I picked up a nice big glossy folder of GCSE information from Edexcel as I left school today.  Having heard the Chief Examiner speak at a conference recently, the pack offered no surprises as I flicked through.  However my attention was drawn to the following information (which I snapped with my phone):

lesson plans

Free plans for every lesson.  Yes, FREE PLANS FOR EVERY LESSON.  Whilst I can see that this could be a godsend for the busy teacher, I can’t help but feel that this is a bad move for the quality of science education as a whole.

When the QCA published schemes of work years ago, departments followed them for a variety of reasons.  Common reasons for following the centrally produced schemes included saving time, schemes safe from criticism from Ofsted, and having an inexperienced department.  Few schools followed them because they liked them.  Their main effect was to stifle creativity and push teachers towards delivering identical lessons regardless of area, school or setting.

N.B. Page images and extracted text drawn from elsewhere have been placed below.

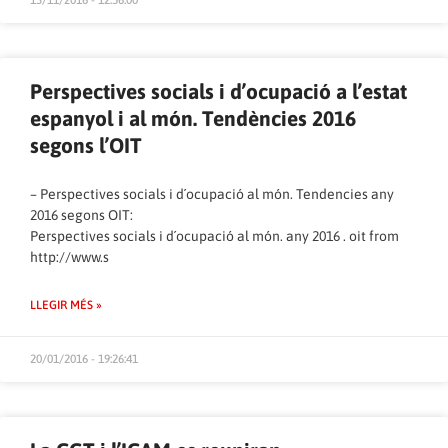
Perspectives socials i d’ocupació a l’estat
espanyol i al món. Tendències 2016
segons l’OIT
– Perspectives socials i d´ocupació al món. Tendencies any
2016 segons OIT:
Perspectives socials i d´ocupació al món. any 2016 . oit
from
http://www.s
LLEGIR MÉS »
20/01/2016 - 19:26:41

My concern is that by publishing GCSE lesson plans examination companies are appealing to the same inexperienced, time pressed departments who want to play safe.  I worry that this will snuff out what little spark of creativity we have left in science education and mark a return in teaching centrally produced lesson plans (except this time they will be from the examination board rather than the QCA).

I hope that schools will take the opportunity to flick through the lesson plans and steal all the best bits for their own lessons, but will continue to embrace the opportunities for creative and individual teaching that our science education community badly needs.

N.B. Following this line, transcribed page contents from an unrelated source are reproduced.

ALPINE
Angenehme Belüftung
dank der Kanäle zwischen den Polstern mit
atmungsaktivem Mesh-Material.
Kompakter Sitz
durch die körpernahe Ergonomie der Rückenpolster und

I’d be interested to hear views from current science teachers, either for or against.  Please leave a comment below (no registration required) with your opinions.

4 thoughts on “Is offering free GCSE lesson plans (Edexcel) good for science teaching?”

  1. I will steal these straight away!
    I'm just not going to buy any, as the last lot we bought didn't match the spec and caused LOADS of problems 🙁

  2. but will you be taking them and lifting the best bits, tailoring them to your establishment, or will you just follow them straight out of the box? I'm hoping not the latter 🙂

  3. Hi

    Interesting post that I just caught (came to share some Btec resources).

    I think the whole premis of “free” lessons plans is flawed from the start. Surely as professionals, we tailor each and every learning experience for our young people?? How can a publisher create two whole years of lesson plans upfront?

    As a reflective practitioner and someone who wants to listen to children and react to their questions, the concept of planning anything in detail more than a couple of days up front makes me shudder.

    We need to teach what kids need to learn, not what a commercial enterprise thinks we should.

    Glen Gilchrist

    Head of Science – Newport High School
    01633 896728

    [email protected]

  4. Teachers complained that SATs tests narrowed the curriculum – won’t teaching lesson plans created by the exam boards for their own specifications narrow the syllabus even more?

    I’m always pleased to hear of schools that create their own schemes of work and resources – we have a fair few in Nottinghamshire that have done their own thing. There is hope yet for science education in England!